È naturale!” questo ci dice la nuova campagna di comunicazione lanciata dal ministero della Salute per promuovere l’allattamento al seno. Ma è davvero questo il messaggio che più ci premeva diffondere? Da mamme, ce la sentiamo di tirare un sospiro di sollievo perché finalmente qualcuno ha detto le cose come stanno?

La naturalezza dell’allattamento è probabilmente una delle poche cose a non essere mai messa in discussione. Dunque, da una campagna istituzionale realizzata da professionisti, che ha visto sicuramente un investimento economico importante da parte del ministero, ci saremmo aspettati ben altro che la banalità.

Di altre cose da dire ce ne sarebbero state davvero tante. Ad esempio che l’Organizzazione Mondiale della Sanità raccomanda l’allattamento esclusivo al seno fino ai sei mesi di vita. E che dunque una mamma che decide di non sostituire la poppata di un neonato di appena 5 mesi con la frutta frullata non è un’irresponsabile. Sarebbe inoltre stato utile dire che sempre l’OMS consiglia di proseguire con l’allattamento, laddove possibile, sino ai 2 anni di vita del bambino. E che dunque la vicina di casa, la zia, la nonna, la cognata, la suocera, la cugina di terzo grado, la passante che continuano a ripetere quel fastidioso “Ma ancora lo allatti? Ma ormai è grande! È un vizio. Il tuo latte è solo acqua” dovrebbero avere il buon senso e la decenza di tacere. Si perché, oltretutto, sarebbe stato utile sottolineare come le proprietà nutritive del latte materno non scompaiono con il passare dei mesi, ma evolvono insieme al bambino. Gli occhi indiscreti, i commenti pesanti che demoralizzano non arrivano quasi mai intorno ad una scena come quella dello spot ministeriale, dove attaccato al seno della mamma c’è un neonato di pochi mesi.

Dunque cosa ce ne facciamo della naturalezza di un gesto se poi, scaduti i termini fissati dall’immaginario collettivo, non c’è più nulla di “normale” ? Ecco sì, normale. Forse sarebbe stata questa la parola più giusta. È normale allattare il proprio bambino, dove, come, quando e fino a quando lo si desidera. Non certo per attaccamento morboso, ma per tanto, tanto altro.

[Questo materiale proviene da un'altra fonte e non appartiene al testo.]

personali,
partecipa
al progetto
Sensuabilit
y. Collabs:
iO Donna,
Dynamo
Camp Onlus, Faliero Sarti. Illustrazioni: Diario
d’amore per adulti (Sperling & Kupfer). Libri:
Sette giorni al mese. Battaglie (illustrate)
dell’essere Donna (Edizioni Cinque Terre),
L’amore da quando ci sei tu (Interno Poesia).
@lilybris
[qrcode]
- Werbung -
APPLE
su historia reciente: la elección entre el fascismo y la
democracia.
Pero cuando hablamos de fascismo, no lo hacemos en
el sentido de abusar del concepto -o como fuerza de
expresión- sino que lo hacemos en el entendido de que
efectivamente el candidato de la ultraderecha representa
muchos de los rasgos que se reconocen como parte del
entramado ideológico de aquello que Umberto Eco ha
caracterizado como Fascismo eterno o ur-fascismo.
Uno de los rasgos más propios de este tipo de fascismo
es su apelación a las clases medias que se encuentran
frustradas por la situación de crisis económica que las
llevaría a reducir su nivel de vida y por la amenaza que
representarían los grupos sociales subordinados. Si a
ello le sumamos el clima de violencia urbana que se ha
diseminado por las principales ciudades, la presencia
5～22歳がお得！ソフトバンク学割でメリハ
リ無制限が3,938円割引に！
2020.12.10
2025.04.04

Investire nella diffusione della cultura dell’allattamento significa formare il personale sanitario, promuovere la modernizzazione degli ospedali nella gestione del post parto, accompagnare sul territorio la mamma in questa difficile, ma importante missione. Garantire l’effettivo godimento dei permessi a lavoro. Far sì dunque che in ogni contesto allattare diventi davvero, per la mamma, la normalità. Tutto il resto è solo uno spot.